Terrible script from a prolific hack
15 March 2016 | by (New York, New York) – See all my reviews

As I inch my way brick-by-brick up to the century mark in watching porn videos by Cash Markman, I begin to see how he managed to crank out so many (let's round it off at a thousand) video projects. It's by not honing any towards perfection but rather handing in any old garbage, and producing them for a porn assembly-line, more analogous to a Fred Olen Ray or Jim Wynorski in soft-core land than having to pass muster in a mainstream gig where someone might dare to blue-pencil or (horrors!) actually reject one of his scripts.

So far I've only enjoyed one of Cash's movies - the spoof "Get Lucky", though my enjoyment of that comedy was canceled out by the ineptness of his sequel "Get Luckier". "Stuff Dreams..." is one of his worst I've seen so far, pretentious and stupid, rather than his usual aw shucks silliness.

Using a fantasy mode not unlike the Rod Serling play-book, Cash tackles existential questions and comes up with chaff. Star Steven St. Croix got the memo to be earnest, but it is not one of his good performances, rather resembling a walk- through for the usually reliable XXX actor.

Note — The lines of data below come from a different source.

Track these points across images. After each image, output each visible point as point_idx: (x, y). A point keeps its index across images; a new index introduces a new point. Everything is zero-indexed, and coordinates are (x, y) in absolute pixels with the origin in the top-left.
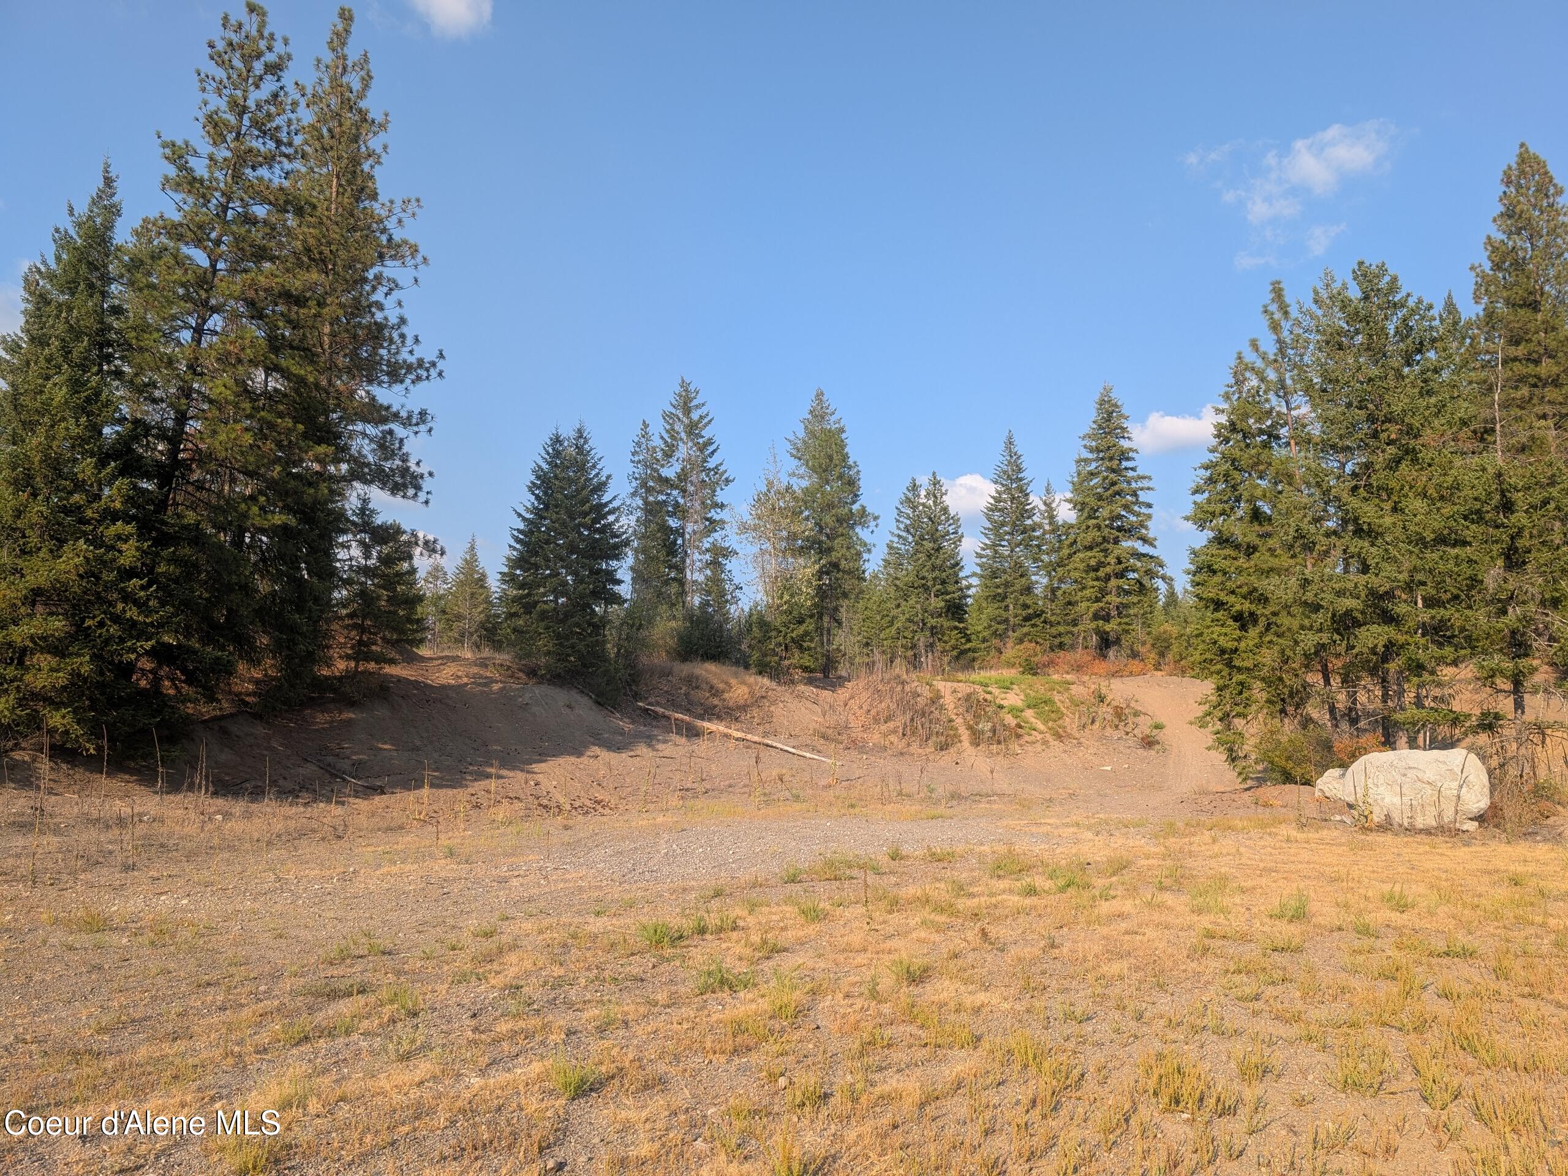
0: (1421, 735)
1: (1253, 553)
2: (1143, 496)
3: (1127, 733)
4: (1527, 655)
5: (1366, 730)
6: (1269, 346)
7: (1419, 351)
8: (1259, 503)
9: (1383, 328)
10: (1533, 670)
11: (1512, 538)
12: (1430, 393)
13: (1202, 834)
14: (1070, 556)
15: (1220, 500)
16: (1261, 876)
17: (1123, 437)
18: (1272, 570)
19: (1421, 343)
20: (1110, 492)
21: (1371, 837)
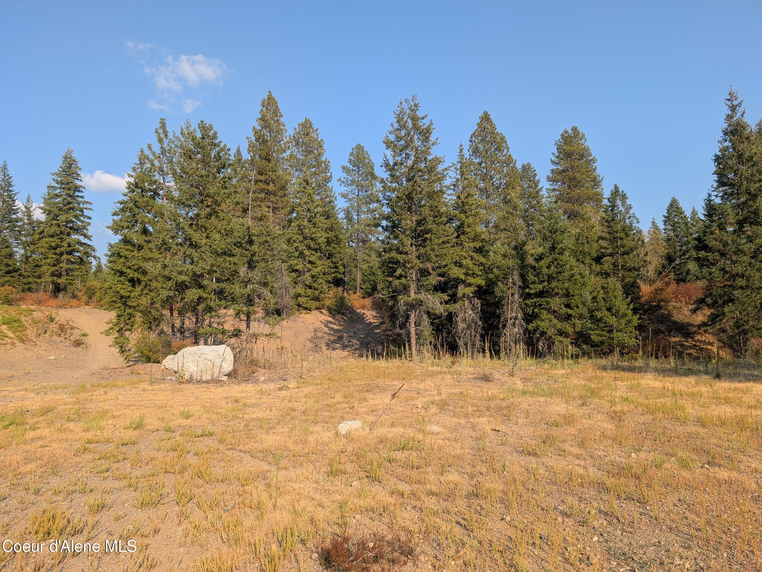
0: (210, 339)
1: (141, 249)
2: (86, 213)
3: (66, 339)
4: (253, 305)
5: (188, 337)
6: (157, 149)
7: (223, 168)
8: (147, 225)
9: (210, 154)
10: (255, 312)
11: (252, 256)
12: (226, 188)
13: (100, 390)
14: (39, 239)
15: (127, 221)
16: (126, 409)
17: (77, 179)
18: (150, 258)
19: (224, 165)
20: (67, 207)
21: (183, 386)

The specific Serling "Twilight Zone" that came to mind, not because of style or content but rather just the subject matter, is one of my all-time favorites, namely Richard Conte in "Perchance to Dream", which affected me greatly when I saw it in first-run way back in 1959. Of course it is mean to compare Cash's work to writer Charles Beaumont and director Robert Florey, but tough luck - I treat porn as part of the continuum of Entertainment, and if Mr. M. doesn't measure up to a film noir genius, or to Bergman and Kieslowski, so be it.

SPOILERS AHEAD (if it's possible to spoil this video):

In both pieces the protagonist is tormented by dreams. Here we have St. Croix telling roommate (lousy script intimates they've been living together so long I was wondering if a homosexual subplot was on the way) Evan Stone about his troubles, while nastily berating Stone for his free-loving devil-may-care lifestyle. This overwritten early segment is an obvious Western Union approach to setting the viewer up for the payoff. St. Croix grilling Stone on his inability to remember who he slept with last is a transparent gimmick for explaining later the paper-thinness of Stone's character, part of the pretentious plot line.

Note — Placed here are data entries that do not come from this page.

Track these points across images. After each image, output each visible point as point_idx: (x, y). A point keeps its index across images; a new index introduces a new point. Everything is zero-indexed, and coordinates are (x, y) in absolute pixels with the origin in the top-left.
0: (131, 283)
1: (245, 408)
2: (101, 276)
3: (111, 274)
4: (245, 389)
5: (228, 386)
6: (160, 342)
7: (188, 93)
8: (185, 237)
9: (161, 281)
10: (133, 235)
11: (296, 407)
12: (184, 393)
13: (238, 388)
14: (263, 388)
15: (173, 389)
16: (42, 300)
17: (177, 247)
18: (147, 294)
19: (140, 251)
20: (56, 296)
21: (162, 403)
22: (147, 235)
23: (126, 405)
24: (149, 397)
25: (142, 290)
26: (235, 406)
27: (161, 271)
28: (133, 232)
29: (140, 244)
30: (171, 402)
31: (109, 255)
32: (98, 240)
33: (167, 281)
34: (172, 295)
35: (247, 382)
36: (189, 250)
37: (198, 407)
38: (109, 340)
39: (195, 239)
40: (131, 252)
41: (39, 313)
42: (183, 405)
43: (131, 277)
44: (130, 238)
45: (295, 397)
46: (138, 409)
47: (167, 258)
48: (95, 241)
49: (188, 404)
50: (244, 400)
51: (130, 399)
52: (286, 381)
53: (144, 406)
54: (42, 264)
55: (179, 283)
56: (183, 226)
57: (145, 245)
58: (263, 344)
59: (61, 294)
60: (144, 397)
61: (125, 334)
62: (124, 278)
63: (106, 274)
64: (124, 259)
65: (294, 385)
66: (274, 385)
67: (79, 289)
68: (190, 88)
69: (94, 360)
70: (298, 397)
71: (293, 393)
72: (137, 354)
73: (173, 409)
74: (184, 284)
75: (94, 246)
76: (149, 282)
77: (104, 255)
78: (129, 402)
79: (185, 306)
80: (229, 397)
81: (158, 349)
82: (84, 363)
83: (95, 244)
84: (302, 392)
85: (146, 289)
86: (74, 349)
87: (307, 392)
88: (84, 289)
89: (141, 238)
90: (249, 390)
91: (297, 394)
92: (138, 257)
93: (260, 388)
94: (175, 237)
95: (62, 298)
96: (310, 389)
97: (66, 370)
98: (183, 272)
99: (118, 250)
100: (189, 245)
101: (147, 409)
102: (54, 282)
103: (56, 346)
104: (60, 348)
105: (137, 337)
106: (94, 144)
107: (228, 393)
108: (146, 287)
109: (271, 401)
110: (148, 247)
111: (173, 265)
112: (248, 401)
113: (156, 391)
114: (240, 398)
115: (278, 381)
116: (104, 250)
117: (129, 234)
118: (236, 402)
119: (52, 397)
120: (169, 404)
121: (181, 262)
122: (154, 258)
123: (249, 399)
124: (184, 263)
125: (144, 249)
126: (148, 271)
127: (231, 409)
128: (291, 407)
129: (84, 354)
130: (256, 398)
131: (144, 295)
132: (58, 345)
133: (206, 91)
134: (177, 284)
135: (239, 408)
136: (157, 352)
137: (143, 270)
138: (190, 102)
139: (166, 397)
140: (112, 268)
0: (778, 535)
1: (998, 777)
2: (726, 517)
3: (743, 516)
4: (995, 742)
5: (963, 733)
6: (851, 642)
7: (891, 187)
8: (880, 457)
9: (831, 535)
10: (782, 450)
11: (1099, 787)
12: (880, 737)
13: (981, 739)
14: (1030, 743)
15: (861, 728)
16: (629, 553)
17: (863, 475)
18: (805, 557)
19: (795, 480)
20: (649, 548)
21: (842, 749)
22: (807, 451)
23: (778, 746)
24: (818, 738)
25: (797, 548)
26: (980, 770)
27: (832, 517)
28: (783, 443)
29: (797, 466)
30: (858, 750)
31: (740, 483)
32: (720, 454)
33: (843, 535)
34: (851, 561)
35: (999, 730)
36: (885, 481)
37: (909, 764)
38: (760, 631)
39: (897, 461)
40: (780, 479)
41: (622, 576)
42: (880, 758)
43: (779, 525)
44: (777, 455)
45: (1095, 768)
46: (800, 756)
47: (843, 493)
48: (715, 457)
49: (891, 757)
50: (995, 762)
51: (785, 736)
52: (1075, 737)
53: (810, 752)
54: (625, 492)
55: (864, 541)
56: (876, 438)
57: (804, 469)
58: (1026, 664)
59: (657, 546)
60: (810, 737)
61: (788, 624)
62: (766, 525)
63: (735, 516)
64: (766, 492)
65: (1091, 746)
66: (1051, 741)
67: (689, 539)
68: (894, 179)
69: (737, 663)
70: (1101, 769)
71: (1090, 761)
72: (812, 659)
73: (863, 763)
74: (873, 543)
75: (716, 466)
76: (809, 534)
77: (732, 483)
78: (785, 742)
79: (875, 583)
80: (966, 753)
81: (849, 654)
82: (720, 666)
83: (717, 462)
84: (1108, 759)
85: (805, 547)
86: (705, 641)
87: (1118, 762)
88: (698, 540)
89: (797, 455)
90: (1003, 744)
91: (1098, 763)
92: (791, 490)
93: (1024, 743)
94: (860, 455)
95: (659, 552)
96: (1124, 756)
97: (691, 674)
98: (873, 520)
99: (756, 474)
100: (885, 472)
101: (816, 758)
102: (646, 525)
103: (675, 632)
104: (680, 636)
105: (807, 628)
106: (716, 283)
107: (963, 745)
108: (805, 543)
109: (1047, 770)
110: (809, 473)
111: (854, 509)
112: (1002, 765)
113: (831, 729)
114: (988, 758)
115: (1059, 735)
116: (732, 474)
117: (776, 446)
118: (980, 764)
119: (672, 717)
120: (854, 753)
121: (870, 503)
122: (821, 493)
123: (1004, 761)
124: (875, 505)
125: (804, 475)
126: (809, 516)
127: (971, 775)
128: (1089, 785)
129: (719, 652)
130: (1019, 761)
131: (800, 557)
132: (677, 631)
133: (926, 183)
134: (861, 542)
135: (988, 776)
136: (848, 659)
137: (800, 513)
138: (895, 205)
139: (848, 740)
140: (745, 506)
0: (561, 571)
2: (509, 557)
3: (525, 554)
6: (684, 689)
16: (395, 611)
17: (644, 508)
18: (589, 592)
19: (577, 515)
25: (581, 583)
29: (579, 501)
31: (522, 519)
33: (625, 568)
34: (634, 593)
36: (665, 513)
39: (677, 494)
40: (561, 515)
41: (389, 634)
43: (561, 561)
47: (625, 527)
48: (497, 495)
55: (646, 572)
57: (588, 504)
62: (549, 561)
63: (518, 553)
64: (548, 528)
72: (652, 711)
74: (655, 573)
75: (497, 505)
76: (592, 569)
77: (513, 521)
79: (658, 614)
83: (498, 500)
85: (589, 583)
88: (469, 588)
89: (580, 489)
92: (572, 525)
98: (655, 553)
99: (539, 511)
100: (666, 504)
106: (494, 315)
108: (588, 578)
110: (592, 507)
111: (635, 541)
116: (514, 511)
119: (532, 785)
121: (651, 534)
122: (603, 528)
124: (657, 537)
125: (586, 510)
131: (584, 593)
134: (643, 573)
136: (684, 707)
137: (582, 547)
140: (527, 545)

I see the industry body who hands out awards actually nominated Slick Rhodes for an acting award in the non-sex role of St. Croix's paranoid, depressive co-worker Barnes. Just another example of the worthlessness of those awards, as the untalented Markman discovery, who somehow made a career not having sex in sex videos, is overwrought and unconvincing -just mildly creepy.

When it comes time for sex, Rhodes magically morphs into Lee Stone, so that a young, big-dicked performer can do the actual humping, in an ugly freight elevator set, humping star Jezebelle Bond. She is the key protagonist, and afforded two sex scenes in the video, not typical for a Penthouse project.

The girls are quite attractive, notably a requisite lesbian scene for future Wicked Pictures superstar Alektra Blue opposite buxom Alexis Love. Also on hand is another big name, Katie Morgan, who is not well-used here.

Morbid script has Barnes constantly complaining about his pointless job and even more pointless life, an attitude that St. Croix absorbs. Story is told in flashback as Steven complains to Evan. Ending, which clearly lacks the Serling via Beaumont punch of the classic "Twilight Zone" ancestor, predictably resolves as a familiar twist based on Cash's rather superficial treatment of the phenomenon of Lucid Dreaming. As a child I often had lucid dreams, in which half-way through I realized it was my dream and started telling off all the other characters, then pulling the plug and waking myself up. This odd ability disappeared completely when I grew up, and now my dreams and nightmares continue to their conclusion with me oblivious to what's happening.